I recently learned about two different flavors of the Word2Vec model for word embeddings using the original paper and this Tensorflow tutorial. The two architectures are known as Skip-gram and Continuous Bag of Words (CBOW). In both models, the idea is to assign words to vectors in a high dimensional space such that words that are similar in concept or meaning turn into nearby vectors.
Consider the sentence as input text for an embedding model:
The quick brown fox jumped over the lazy dog.
In both models, we take our input text and break it up into “windows” of size
num_skips centered around a target word, with words in a window being a maximum distance of
skip_window from the target word. The words in a window that are not the target word are called context words.
For example, with
skip_window = 1 and
num_skips = 2, the windows we get from the above sentence are:
[“The”, “quick”, “brown”], [“quick”, “brown”, “fox”], [“brown”, “fox”, “jumped”], …

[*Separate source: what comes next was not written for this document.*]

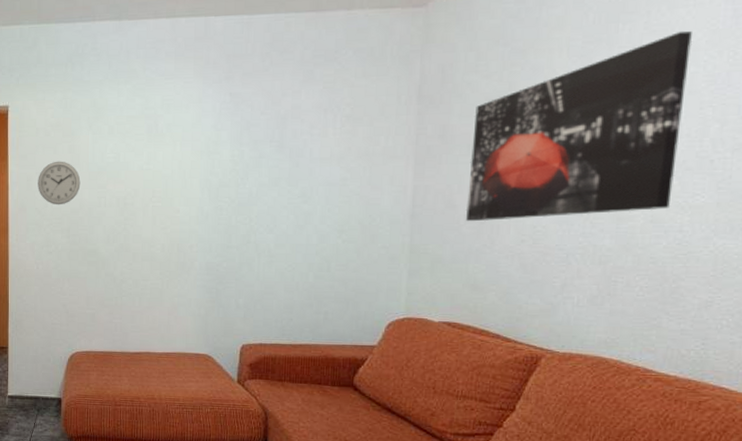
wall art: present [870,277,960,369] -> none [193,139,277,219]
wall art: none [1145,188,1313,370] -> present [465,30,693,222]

In the Skip-gram model, for each window in a batch of data, given the target word we want to predict which words will be its context words. In the case of the example window [“quick”, “brown”, “fox”], there are two correct answers (both “quick” and “fox” are context words for the target word “brown”), which gives us two training observations to feed into the model: the data word “brown”, whose label is “quick”, and the data word “brown”, whose label is “fox.”

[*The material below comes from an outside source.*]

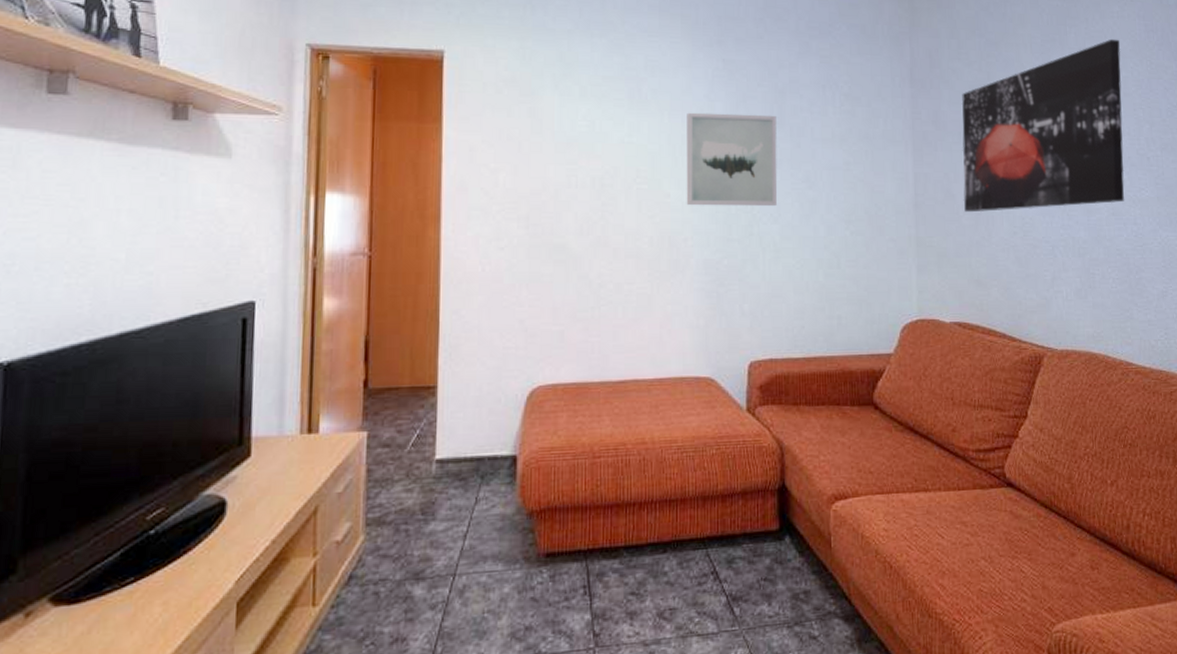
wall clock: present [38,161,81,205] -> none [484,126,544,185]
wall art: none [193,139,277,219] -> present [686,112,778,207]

For each training observation, we start with the target word, look at its embedding, map it back into the vocabulary space using certain weights and biases, and apply the softmax function. Taking the cross entropy of the resulting vector with each one-hot encoded vector corresponding to a context word contributes to the loss of the model.
In CBOW, on the other hand, given an entire context for a word, we want to predict the target window. Each window from the input data is now just one training observation. For instance, the window [“quick”, “brown”, “fox”] produces a single training observation with data [“quick”, “fox”] whose label is “brown.”
Given all the words in the context data, we look at their embeddings and sum them to get a single vector in the embedding space, then apply weights, biases, and softmax as before to predict the probability that each vocabulary word is the desired target word.
The cross entropy of the resulting vector with the one-hot encoded target word contributes to the loss.
Given the architectures of the two models, it seems believable that Skip-gram would perform better than CBOW on small data sets. The reason is that in Skip-gram, each window produces
num_skipstraining observations, whereas in CBOW, it produces just one. Therefore Skip-gram gets much more training data from the same data set.